Le Tribunal correctionnel de Paris vient de déclarer Nicolas Sarkozy coupable de corruption et de trafic d’influence dans l’affaire dite « des écoutes » et l’a condamné à trois ans de prison, dont un an ferme.

L’intéressé peut faire appel, et pendant ce temps, il est présumé innocent. Mais quand même, avec toutes ses casseroles à la queue, ça serait étonnant que la « figure tutélaire des Républicains » continue à passer indéfiniment entre les gouttes.

Qu’on se rassure, Sarko derrière des barreaux, on ne verra : son année de « peine » sera aménagée sous la forme d’un bracelet électronique.

Autrement une plaisanterie : cet aimable gadget sert simplement à savoir si vous êtes chez vous ou non, mais ne peut en aucun cas permettre à la police de vous localiser quand vous quittez votre domicile : ce n’est pas un GPS.

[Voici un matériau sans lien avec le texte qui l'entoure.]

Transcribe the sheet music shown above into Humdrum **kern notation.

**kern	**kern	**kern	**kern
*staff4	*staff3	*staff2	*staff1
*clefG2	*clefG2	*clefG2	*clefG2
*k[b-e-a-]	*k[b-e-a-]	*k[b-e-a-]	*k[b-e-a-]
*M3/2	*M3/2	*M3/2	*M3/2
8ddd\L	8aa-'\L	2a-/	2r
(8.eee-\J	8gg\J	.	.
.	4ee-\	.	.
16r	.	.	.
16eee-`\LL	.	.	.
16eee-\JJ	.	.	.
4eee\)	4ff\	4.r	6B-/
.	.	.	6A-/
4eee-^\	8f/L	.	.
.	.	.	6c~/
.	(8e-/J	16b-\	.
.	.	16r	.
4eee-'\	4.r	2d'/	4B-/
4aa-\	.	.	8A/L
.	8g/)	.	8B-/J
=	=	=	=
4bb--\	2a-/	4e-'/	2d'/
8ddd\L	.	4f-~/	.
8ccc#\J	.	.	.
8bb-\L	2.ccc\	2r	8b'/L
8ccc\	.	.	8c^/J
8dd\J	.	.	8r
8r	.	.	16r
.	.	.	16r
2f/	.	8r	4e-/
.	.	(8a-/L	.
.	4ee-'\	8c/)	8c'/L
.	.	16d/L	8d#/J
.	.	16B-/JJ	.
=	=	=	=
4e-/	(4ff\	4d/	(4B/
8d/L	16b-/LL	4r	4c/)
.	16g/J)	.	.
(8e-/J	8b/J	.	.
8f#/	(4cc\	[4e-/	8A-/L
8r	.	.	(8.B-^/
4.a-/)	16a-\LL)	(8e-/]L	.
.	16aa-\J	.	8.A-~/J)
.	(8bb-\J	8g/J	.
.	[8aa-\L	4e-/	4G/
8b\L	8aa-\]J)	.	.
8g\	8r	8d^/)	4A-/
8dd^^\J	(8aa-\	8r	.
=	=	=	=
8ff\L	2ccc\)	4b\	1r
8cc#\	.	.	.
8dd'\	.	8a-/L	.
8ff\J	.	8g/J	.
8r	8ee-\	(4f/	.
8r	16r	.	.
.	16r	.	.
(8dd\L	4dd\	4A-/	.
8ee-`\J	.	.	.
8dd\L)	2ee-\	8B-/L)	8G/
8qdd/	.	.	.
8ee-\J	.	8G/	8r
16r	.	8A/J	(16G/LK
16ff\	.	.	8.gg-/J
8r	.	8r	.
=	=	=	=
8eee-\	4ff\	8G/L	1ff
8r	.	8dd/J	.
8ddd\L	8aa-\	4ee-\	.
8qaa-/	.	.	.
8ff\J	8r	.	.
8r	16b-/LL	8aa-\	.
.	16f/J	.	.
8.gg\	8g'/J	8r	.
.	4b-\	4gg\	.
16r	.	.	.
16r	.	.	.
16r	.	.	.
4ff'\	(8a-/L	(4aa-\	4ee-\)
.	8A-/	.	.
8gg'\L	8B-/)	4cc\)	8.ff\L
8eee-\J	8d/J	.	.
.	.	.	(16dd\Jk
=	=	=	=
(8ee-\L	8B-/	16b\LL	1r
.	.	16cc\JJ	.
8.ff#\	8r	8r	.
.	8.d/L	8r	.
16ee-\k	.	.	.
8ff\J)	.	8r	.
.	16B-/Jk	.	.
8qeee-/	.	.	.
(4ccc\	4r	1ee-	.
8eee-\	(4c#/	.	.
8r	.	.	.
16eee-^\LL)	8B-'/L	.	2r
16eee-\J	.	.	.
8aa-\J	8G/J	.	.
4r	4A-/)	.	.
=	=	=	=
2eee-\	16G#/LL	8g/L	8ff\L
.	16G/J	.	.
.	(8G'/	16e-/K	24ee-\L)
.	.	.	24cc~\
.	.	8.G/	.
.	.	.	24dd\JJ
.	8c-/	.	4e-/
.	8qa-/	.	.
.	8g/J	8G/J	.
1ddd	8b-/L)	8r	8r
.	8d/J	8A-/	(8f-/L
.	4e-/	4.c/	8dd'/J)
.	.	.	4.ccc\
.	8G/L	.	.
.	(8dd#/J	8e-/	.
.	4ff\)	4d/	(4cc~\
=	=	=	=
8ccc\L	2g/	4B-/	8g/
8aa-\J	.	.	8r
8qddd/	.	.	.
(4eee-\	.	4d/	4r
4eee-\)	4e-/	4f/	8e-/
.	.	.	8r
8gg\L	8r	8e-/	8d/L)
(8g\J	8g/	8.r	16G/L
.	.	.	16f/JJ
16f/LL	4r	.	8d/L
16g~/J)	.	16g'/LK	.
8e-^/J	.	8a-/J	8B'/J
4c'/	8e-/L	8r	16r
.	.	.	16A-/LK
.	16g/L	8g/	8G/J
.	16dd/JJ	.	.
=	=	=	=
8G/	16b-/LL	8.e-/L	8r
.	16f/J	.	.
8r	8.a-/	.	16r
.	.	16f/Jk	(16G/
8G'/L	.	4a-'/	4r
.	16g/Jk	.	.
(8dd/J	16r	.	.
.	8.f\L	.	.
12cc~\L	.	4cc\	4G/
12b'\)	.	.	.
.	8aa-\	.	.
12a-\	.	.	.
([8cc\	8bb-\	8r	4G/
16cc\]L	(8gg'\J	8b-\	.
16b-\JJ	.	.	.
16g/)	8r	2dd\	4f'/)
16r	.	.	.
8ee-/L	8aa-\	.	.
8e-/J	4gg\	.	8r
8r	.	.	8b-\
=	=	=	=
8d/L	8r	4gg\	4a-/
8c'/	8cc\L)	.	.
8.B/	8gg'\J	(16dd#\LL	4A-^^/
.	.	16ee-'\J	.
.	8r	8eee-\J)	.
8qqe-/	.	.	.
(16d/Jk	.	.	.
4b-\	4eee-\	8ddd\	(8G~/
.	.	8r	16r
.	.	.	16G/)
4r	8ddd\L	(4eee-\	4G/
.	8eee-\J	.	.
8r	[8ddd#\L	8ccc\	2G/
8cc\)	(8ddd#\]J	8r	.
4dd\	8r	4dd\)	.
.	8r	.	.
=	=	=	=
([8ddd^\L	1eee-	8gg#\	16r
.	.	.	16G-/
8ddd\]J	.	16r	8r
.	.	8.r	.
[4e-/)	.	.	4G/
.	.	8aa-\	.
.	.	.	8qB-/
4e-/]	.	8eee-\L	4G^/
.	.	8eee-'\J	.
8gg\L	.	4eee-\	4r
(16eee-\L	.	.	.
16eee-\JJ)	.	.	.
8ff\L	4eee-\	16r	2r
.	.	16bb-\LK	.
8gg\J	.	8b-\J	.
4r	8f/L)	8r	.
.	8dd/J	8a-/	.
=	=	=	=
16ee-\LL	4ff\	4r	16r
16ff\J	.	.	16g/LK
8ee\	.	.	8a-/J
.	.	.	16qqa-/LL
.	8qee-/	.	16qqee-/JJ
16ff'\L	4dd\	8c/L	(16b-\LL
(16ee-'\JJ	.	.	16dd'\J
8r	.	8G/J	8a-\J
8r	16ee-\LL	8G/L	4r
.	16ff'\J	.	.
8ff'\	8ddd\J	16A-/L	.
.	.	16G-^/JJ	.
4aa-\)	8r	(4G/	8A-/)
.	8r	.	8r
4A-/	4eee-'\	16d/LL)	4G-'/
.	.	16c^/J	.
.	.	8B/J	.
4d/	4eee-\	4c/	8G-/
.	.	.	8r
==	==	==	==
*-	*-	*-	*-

Vous pouvez tranquillou commettre un braquage en portant un bracelet. Si vous ne vous faites pas prendre, personne ne saura que c’est vous. Une condamnée s’était même amusée à mettre son bracelet autour du cou de son chat. Les flics ont mis plusieurs semaines avant de flairer qu’il y avait un loup.

Seule question sérieuse : est-ce qu’il va pouvoir quitter son bracelet pour baiser ? Ça ne doit pas être très sexy pour la dame. A moins que ça ne l’excite : allez savoir, dans ces milieux politico-mafieux de tous bords

Autre « braceletisé » célèbre : Cahuzac. Je n’insiste pas : tout le monde se souvient de cette affaire d’escroquerie majeure qui a fait dégueuler la France entière, même les socialos, c’est vous dire.

Là aussi, Cahuzac s’en était tiré avec un bracelet électronique. Magnifiquement défendu par Dupond-Moretti, « l’avocat des pauvres et des déshérités », Cahuzac s’en est tiré avec deux ans avec sursis avec un simple port du bracelet. Quand on est « de la haute », on ne va quand même pas se retrouver au trou à côtoyer le bas peuple. Et surtout pas des immigrés-qui-n’ont-même-pas-les-codes, faut pas charrier.

Qu’a donc fait Sarko pour mériter de porter pendant un an ce joli bijou ? Rien ou pas grand-chose. Il n’a attenté qu’à l’honneur du pays dont il n’était que le président de la République. Vous savez, la France, pour ces gens-là, ce n’est qu’un hôtel.

Alors ravaler un hôtel au rang d’une république bananière : où est le problème ? Je vous pose la question… Une banale affaire qui ravale la France au rang de ses anciennes colonies africaines. Les médias internationaux relatent l’affaire, goguenards. Quant à l’hôte du Kremlin, l’effroyable Poutine, on peut entendre son rire d’ici… A part ça, passez votre chemin, y a rien à voir.

En revanche, Hervé Ryssen est au trou depuis septembre dernier et pour encore un an.

Son crime : avoir écrit sur le judaïsme des textes qui ont été interprétés, par les juges et les prétendus antiracistes, comme de l’incitation à la haine contre un groupe de personnes en raison de leur religion. Des choses qui, en France, vous conduisent recta au trou. Et sans bracelet.

Alors que les médias ont relaté, en entrefilet et sans la moindre compassion, la condamnation d’Hervé Ryssen, marié et père de deux petites filles, ils dégoulinent ce soir de mansuétude, à longueur de colonnes, pour l’ancien président de la République.

Je ne vous demande pas de chercher l’erreur : je suis sûr que vous l’avez trouvée.